How are they detected?

The process for detecting whether a student needs educational support has two avenues: administrative, which depends primarily on the admission decree approved in 2021, and personal, based primarily on observations by teachers and families and analysis by the EAPs, the psychopedagogical counseling and guidance teams that support schools.

The first avenue serves primarily to identify families in disadvantaged situations. When a student pre-registers for school, if their family considers them to be NESE B, they can state this in the application. If they do not, the administration—specifically the detection units formed by the Education Inspectorate, City Council, Education, and Social Services—also analyzes whether the family has socioeconomic or sociocultural problems. Furthermore, if the student arrives for live enrollment (with the course started as 9,000 new students do every month) or your situation has not been detected before and teachers see signs, the EAP will assess your case and prepare a report detailing your circumstances.

Does everyone have help?

However, the fact that a student is considered NESE does not directly imply that they receive financial support or assistance. In fact, given that the NESE B category includes both students at risk of poverty and students with sociocultural difficulties, it is often concluded that all newly arrived students receive financial support, but the process is not automatic.

After being categorized as NESE, the psychopedagogical counseling teams prepare a report indicating what support actions the students need.

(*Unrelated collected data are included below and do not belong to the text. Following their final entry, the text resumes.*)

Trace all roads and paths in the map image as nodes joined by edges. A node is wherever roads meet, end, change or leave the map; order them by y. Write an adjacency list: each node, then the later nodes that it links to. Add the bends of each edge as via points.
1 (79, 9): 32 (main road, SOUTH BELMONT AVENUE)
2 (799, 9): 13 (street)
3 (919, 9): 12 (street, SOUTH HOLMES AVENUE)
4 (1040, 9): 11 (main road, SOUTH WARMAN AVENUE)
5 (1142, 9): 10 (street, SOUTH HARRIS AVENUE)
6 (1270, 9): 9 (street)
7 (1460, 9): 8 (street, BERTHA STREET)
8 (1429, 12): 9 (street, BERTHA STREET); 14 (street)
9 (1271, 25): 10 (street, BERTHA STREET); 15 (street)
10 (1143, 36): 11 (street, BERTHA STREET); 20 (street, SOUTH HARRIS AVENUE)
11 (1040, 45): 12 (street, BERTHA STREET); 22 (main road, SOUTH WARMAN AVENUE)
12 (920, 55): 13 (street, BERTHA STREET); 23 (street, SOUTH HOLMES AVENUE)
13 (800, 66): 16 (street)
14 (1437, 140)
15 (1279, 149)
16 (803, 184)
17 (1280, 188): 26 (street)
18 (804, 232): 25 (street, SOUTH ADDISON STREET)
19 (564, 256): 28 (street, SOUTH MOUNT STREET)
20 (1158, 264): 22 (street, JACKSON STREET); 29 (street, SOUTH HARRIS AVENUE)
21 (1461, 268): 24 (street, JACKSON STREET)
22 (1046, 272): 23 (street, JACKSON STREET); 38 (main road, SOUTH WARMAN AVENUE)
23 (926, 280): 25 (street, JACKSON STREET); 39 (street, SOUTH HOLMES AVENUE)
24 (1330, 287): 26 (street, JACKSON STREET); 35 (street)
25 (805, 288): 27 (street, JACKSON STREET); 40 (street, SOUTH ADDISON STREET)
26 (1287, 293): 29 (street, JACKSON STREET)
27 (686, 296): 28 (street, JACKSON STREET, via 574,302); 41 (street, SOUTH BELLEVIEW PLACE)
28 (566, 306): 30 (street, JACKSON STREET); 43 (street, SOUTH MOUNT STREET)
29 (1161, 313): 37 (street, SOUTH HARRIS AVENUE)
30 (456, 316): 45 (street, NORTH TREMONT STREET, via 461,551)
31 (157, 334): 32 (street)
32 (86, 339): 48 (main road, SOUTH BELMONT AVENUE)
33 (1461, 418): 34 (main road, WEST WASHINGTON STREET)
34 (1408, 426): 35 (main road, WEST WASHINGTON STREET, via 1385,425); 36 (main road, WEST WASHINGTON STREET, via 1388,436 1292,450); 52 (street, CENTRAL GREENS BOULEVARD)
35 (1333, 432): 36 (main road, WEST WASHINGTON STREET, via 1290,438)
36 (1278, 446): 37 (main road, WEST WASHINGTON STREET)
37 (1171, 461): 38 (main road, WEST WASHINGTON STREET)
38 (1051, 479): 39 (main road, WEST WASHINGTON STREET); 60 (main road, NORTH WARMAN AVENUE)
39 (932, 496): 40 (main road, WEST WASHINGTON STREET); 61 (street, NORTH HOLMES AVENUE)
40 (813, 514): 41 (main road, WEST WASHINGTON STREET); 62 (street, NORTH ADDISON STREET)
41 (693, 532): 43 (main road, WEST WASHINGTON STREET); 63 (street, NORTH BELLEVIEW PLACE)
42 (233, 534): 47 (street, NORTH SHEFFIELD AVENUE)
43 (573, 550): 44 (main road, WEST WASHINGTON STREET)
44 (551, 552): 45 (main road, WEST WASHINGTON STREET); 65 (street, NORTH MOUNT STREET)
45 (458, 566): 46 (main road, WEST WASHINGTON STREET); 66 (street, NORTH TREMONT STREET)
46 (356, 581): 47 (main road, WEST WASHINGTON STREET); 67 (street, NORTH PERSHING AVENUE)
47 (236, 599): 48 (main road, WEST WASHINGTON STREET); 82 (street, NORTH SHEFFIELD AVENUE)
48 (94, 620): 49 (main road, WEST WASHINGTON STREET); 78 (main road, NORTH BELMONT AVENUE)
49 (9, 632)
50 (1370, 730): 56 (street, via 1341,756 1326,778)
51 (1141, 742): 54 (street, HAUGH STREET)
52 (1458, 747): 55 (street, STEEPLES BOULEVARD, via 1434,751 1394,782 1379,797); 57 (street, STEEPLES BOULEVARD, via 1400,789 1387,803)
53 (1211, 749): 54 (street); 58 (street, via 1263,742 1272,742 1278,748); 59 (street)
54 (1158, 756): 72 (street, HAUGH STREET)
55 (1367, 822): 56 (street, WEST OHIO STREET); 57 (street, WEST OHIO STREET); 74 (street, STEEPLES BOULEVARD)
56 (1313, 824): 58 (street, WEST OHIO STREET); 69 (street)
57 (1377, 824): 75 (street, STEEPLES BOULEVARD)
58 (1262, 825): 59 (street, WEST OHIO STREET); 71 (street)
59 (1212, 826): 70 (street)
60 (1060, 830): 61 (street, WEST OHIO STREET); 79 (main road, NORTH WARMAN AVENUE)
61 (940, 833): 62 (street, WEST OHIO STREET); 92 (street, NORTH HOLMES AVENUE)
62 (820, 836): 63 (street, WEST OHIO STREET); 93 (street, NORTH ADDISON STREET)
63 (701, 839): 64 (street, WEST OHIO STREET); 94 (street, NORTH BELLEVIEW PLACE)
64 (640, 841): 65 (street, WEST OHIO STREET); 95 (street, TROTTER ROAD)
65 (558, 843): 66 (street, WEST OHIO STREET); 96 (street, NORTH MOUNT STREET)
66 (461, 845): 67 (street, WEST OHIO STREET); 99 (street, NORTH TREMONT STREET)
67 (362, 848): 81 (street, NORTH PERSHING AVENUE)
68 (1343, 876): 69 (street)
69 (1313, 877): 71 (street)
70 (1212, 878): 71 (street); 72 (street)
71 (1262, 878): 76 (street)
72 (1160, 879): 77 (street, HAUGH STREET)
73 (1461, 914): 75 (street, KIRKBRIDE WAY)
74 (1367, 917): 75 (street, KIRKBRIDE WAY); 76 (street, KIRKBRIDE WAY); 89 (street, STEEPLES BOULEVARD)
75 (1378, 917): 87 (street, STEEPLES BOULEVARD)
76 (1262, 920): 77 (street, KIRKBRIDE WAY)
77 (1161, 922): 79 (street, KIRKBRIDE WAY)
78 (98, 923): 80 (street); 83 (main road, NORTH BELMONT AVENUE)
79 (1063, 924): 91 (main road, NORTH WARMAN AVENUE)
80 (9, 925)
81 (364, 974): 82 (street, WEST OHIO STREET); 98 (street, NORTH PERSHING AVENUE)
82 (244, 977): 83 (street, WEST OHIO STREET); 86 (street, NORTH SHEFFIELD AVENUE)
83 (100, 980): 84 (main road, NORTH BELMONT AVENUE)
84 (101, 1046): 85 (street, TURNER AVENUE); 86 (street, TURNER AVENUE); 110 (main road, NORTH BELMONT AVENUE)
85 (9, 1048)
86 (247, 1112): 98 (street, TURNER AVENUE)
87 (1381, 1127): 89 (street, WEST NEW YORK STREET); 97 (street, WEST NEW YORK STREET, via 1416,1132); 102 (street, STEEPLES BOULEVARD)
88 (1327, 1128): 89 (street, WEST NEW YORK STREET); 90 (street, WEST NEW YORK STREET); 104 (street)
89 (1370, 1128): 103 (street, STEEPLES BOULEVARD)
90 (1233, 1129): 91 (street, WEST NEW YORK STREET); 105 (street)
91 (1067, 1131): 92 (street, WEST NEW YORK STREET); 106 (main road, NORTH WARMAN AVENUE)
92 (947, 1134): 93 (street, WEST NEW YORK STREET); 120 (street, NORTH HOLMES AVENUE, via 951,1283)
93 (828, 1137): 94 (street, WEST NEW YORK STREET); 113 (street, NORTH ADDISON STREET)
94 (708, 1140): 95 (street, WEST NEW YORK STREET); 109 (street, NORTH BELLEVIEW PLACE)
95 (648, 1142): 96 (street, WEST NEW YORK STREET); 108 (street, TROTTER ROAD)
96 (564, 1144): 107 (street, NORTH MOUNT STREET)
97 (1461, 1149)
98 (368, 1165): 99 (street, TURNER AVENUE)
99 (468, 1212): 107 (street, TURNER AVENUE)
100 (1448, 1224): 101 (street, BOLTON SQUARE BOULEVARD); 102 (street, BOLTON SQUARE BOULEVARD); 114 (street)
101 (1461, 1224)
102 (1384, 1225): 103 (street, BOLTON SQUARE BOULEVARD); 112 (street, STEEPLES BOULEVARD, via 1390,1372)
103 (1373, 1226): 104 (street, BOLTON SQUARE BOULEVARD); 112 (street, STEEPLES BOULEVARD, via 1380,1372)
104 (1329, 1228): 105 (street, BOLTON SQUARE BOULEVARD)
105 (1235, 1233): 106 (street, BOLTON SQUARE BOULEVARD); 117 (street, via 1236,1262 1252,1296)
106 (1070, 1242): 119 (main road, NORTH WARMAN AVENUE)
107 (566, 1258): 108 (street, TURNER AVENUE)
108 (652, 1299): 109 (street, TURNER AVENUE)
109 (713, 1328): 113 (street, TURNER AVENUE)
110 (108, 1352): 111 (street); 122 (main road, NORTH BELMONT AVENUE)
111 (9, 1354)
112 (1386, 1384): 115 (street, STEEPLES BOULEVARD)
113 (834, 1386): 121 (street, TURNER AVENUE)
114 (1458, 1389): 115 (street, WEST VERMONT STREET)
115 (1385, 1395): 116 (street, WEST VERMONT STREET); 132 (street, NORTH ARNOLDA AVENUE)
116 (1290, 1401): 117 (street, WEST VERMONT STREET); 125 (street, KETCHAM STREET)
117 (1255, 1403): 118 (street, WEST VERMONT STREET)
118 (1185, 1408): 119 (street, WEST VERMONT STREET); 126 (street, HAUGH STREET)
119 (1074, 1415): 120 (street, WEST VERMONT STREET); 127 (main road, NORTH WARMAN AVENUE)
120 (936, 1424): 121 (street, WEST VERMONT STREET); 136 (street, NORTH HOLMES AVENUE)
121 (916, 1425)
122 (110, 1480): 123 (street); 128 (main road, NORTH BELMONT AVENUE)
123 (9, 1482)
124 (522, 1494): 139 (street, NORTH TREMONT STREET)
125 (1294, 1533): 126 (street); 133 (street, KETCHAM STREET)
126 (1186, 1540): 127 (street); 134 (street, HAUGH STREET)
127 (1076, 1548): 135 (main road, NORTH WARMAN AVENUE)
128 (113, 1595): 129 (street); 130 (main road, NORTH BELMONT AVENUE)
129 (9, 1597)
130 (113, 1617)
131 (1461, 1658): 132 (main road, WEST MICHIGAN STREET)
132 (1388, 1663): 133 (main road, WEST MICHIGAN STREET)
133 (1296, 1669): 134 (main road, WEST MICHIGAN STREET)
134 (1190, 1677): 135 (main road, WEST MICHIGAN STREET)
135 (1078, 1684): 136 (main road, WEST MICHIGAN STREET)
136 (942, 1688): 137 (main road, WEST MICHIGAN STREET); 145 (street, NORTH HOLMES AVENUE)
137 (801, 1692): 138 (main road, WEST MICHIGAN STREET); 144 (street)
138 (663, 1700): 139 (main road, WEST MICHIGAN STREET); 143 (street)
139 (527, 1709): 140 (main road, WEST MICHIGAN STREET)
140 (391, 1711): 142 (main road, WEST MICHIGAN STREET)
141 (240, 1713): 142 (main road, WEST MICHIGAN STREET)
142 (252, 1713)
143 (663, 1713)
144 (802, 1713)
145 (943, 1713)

For example, to receive the school backpack –The financial support sent to schools to cover all student expenses, such as field trips, summer camps, gowns, or uniforms, the EAP social worker will need to indicate that the student needs this resource based on data such as whether their family benefits from guaranteed income or 24-month aid, or if they have been in developing countries for less than two years, among others.

However, if a language or integration problem is detected, the EAP educator or speech therapist may request that the student access a reception classroom or receive the support of a night watchman if they have a physical disability or intellectual disorder. Furthermore, the same student may need more than one type of support.

Is it a good system?

Both Segurola and the director of the AFACC (the association that represents the majority of AFAs in Catalonia), Lidón Gasull, highly value the increase in vulnerability detection in the Catalan system. In fact, some communities are using it as a reference, such as the Basque Country. "It's a policy with capital letters that has been implemented with great courage and is very countercultural, but it still has shortcomings," admits the expert in school segregation.

Gasull agrees that "the system is willing to detect vulnerable students and help them, but the process is opaque." In fact, the director of the AFFAC admits that within schools this opacity ends up stigmatizing some families: "Instead of creating structural measures that guarantee free schooling for all, students end up being labeled as... students backpack and confrontations between families are encouraged due to lack of information." Gasull insists that Catalan schools have a problem of child poverty that must be addressed.

Finally, Segurola puts two more negative points on the table. On the one hand, the amount of the school backpack This is below the actual cost of educational expenditures—public schools currently receive €384 per student, compared to the initial forecast of €641, and the calculation of these expenses is based on 2019 figures. Furthermore, the expert on school segregation warns that there are students who, due to their current year, still do not receive a school backpack despite needing one. "Resources have been expanded since the 2022/23 school year, when this system was first implemented, but the measure still does not reach students in years 2, 3, 4, 5, and 6 of primary school," the expert laments.